After getting nowhere for months, Logan is now working with City Councilor Quinton Zondervan to introduce a new program, giving dog owners an affordable option to buy liability insurance. and possibly making it a universal requirement when licensing their pets.
"Think about a car accident, cars bump into each other, we exchange insurance information. and take care of the problem," Zondervan said.
However, Kara Holmquist with the Massachusetts Society for the Prevention of Cruelty to Animals says this could lead to some unintended consequences.
"We unfortunately could get owners who don’t license and sort of go underground if it becomes a requirement," Holmquist said.
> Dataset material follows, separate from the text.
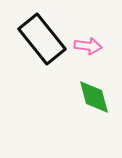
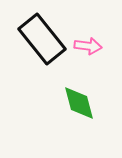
green diamond: moved 15 px left, 6 px down
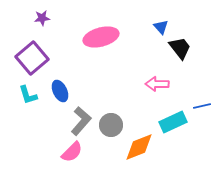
To better understand the issue, NBC10 Boston asked the city how frequently these attacks on other dogs or people occur. After weeks of waiting, NBC10 Boston received an email saying Cambridge keeps track but is not required by law to release a list of all the incidents.
NBC10 Boston asked other cities like Boston and Brockton for this same information and received it within days.
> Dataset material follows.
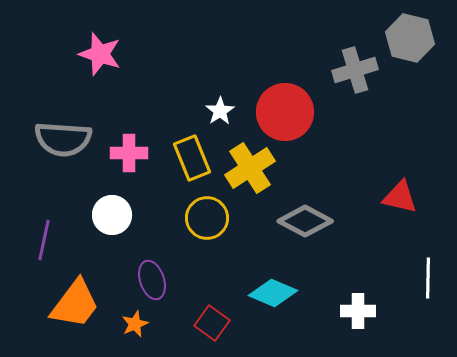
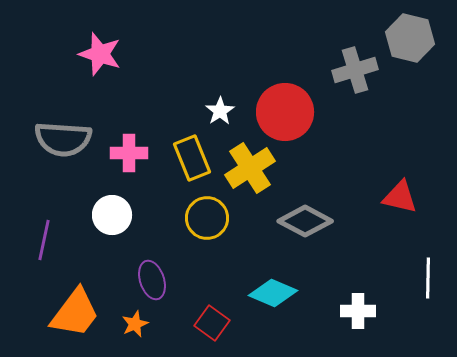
orange trapezoid: moved 9 px down
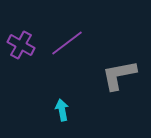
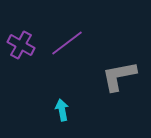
gray L-shape: moved 1 px down
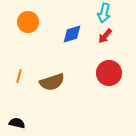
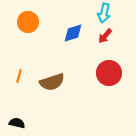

"I don’t think this is a huge problem in the city right now," Cambridge Mayor Marc McGovern said.
McGovern referred NBC10 Boston back to the city solicitor's office and declined to answer other questions about why this information is not being made public.
Escalating the tension, Logan says a brick was thrown through his car window.
"It said something along the lines of 'if she dies, you die,'" Logan said.
He has no idea who’s behind this but believes it’s retaliation for speaking to authorities, and a reference to the female pit-bull, potentially being put down by animal control when the investigation is over.
"There were threats on my life," Logan said.
At this point, Logan says dog rules and protections for owners in Cambridge are all bark without any bite. But after this ordeal, he’s hoping city leaders will add more teeth to the laws.